## [EXTRACTED ENTRIES]
━━━━━━━━━━━━━━━━━━━━━━━━━━━━━━

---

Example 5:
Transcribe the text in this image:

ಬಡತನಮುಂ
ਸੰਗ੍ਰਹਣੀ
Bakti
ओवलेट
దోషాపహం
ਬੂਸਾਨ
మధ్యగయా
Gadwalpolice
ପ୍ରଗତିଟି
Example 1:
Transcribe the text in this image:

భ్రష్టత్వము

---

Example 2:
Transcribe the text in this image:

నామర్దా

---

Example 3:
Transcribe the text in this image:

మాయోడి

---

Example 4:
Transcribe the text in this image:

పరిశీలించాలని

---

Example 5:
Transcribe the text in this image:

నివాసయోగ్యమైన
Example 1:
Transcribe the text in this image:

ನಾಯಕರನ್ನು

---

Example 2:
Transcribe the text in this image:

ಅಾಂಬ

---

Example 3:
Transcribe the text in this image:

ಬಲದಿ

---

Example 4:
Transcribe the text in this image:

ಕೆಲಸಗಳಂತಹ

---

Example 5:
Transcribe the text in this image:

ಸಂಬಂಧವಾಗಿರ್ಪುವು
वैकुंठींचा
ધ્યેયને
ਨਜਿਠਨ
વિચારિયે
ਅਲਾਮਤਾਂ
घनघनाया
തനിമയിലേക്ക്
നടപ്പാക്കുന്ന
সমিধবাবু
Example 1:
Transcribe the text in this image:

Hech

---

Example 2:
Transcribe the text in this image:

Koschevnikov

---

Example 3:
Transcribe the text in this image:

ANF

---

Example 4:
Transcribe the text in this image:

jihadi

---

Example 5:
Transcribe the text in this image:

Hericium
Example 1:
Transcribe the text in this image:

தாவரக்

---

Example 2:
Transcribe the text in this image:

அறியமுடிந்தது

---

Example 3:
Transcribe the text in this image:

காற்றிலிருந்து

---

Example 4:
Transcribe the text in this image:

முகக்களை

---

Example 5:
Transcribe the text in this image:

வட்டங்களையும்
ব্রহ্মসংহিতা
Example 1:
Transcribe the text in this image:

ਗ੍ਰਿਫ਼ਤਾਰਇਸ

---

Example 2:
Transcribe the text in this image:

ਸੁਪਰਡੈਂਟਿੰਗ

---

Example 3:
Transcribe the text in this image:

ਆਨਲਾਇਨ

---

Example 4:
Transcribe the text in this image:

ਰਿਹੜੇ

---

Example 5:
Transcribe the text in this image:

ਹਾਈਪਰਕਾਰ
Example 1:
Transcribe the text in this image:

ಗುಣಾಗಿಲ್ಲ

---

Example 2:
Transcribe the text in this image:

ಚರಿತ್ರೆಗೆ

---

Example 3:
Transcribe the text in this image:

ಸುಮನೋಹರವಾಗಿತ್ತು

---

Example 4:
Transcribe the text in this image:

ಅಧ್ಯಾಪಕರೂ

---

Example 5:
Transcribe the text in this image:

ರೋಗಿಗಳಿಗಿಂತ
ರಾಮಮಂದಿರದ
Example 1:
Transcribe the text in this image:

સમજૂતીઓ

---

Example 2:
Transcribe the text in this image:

━━━━━━━━━━━━━━━━━━━━━━━━━━━━━━

Each record shown above must be reproduced exactly.

## [EXERCISE OUTPUT]
---

Example 5:
Transcribe the text in this image:

ಬಡತನಮುಂ
ਸੰਗ੍ਰਹਣੀ
Bakti
ओवलेट
దోషాపహం
ਬੂਸਾਨ
మధ్యగయా
Gadwalpolice
ପ୍ରଗତିଟି
Example 1:
Transcribe the text in this image:

భ్రష్టత్వము

---

Example 2:
Transcribe the text in this image:

నామర్దా

---

Example 3:
Transcribe the text in this image:

మాయోడి

---

Example 4:
Transcribe the text in this image:

పరిశీలించాలని

---

Example 5:
Transcribe the text in this image:

నివాసయోగ్యమైన
Example 1:
Transcribe the text in this image:

ನಾಯಕರನ್ನು

---

Example 2:
Transcribe the text in this image:

ಅಾಂಬ

---

Example 3:
Transcribe the text in this image:

ಬಲದಿ

---

Example 4:
Transcribe the text in this image:

ಕೆಲಸಗಳಂತಹ

---

Example 5:
Transcribe the text in this image:

ಸಂಬಂಧವಾಗಿರ್ಪುವು
वैकुंठींचा
ધ્યેયને
ਨਜਿਠਨ
વિચારિયે
ਅਲਾਮਤਾਂ
घनघनाया
തനിമയിലേക്ക്
നടപ്പാക്കുന്ന
সমিধবাবু
Example 1:
Transcribe the text in this image:

Hech

---

Example 2:
Transcribe the text in this image:

Koschevnikov

---

Example 3:
Transcribe the text in this image:

ANF

---

Example 4:
Transcribe the text in this image:

jihadi

---

Example 5:
Transcribe the text in this image:

Hericium
Example 1:
Transcribe the text in this image:

தாவரக்

---

Example 2:
Transcribe the text in this image:

அறியமுடிந்தது

---

Example 3:
Transcribe the text in this image:

காற்றிலிருந்து

---

Example 4:
Transcribe the text in this image:

முகக்களை

---

Example 5:
Transcribe the text in this image:

வட்டங்களையும்
ব্রহ্মসংহিতা
Example 1:
Transcribe the text in this image:

ਗ੍ਰਿਫ਼ਤਾਰਇਸ

---

Example 2:
Transcribe the text in this image:

ਸੁਪਰਡੈਂਟਿੰਗ

---

Example 3:
Transcribe the text in this image:

ਆਨਲਾਇਨ

---

Example 4:
Transcribe the text in this image:

ਰਿਹੜੇ

---

Example 5:
Transcribe the text in this image:

ਹਾਈਪਰਕਾਰ
Example 1:
Transcribe the text in this image:

ಗುಣಾಗಿಲ್ಲ

---

Example 2:
Transcribe the text in this image:

ಚರಿತ್ರೆಗೆ

---

Example 3:
Transcribe the text in this image:

ಸುಮನೋಹರವಾಗಿತ್ತು

---

Example 4:
Transcribe the text in this image:

ಅಧ್ಯಾಪಕರೂ

---

Example 5:
Transcribe the text in this image:

ರೋಗಿಗಳಿಗಿಂತ
ರಾಮಮಂದಿರದ
Example 1:
Transcribe the text in this image:

સમજૂતીઓ

---

Example 2:
Transcribe the text in this image:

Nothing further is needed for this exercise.